Present the lines running from the one containing "- 00:48:27]** Nice." through the end of the listing as a numbered list, omitting blank lines.

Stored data
————————

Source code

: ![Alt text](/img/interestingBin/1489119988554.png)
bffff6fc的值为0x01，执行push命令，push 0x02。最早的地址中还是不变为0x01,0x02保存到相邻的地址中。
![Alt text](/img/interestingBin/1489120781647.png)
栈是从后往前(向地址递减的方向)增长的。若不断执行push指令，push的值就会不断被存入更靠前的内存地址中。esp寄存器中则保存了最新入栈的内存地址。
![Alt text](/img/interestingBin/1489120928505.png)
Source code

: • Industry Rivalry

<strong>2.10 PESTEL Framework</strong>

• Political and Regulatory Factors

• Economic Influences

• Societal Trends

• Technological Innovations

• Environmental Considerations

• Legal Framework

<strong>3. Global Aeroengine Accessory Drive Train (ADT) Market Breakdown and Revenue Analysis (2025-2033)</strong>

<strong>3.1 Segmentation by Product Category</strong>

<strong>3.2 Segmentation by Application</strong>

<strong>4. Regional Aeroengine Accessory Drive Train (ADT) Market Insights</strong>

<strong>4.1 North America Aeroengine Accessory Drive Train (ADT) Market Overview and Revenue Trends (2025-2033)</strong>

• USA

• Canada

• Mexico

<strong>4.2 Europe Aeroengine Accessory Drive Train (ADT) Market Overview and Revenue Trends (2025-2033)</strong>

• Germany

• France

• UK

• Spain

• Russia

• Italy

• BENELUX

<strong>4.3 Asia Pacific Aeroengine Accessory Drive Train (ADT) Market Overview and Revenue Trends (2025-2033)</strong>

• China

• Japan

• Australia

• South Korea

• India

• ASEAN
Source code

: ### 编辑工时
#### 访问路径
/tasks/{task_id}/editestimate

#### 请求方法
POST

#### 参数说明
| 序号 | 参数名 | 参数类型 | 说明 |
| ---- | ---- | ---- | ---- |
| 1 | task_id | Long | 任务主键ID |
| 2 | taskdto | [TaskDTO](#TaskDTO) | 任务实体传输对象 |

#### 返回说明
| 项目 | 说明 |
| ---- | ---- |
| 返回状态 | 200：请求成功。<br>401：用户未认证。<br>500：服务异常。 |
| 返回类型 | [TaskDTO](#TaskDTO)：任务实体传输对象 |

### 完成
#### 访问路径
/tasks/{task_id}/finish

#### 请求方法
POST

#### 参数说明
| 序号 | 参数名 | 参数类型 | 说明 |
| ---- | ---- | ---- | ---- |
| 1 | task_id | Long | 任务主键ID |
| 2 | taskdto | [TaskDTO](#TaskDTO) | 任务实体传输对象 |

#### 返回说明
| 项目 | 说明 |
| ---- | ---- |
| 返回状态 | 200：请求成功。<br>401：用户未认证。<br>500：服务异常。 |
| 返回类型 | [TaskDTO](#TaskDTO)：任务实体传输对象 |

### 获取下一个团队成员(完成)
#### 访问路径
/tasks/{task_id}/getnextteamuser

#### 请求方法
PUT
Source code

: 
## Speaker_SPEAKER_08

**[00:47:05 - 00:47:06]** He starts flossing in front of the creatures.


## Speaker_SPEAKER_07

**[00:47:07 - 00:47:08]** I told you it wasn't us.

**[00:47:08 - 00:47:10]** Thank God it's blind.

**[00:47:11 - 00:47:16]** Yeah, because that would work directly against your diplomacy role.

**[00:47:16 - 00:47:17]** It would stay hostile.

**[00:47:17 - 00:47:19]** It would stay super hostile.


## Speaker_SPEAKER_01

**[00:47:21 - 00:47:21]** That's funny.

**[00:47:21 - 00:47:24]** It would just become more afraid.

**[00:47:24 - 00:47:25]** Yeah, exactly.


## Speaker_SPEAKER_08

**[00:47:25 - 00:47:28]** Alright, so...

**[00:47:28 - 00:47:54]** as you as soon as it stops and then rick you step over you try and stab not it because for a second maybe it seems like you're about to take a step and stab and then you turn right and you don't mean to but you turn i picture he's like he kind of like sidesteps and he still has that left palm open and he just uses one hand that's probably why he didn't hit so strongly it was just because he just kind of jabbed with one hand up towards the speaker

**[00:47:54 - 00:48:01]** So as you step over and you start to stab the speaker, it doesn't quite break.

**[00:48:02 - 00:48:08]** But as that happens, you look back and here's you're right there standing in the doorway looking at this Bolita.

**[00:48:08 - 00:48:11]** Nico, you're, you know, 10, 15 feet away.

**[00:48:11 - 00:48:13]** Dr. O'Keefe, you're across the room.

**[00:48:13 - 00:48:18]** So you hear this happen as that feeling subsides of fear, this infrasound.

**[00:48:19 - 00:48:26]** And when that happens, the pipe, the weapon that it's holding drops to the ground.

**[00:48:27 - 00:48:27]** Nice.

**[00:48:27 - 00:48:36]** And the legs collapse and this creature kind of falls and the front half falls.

————————

Response to this task:
1. **[00:48:27 - 00:48:27]** Nice.
2. **[00:48:27 - 00:48:36]** And the legs collapse and this creature kind of falls and the front half falls.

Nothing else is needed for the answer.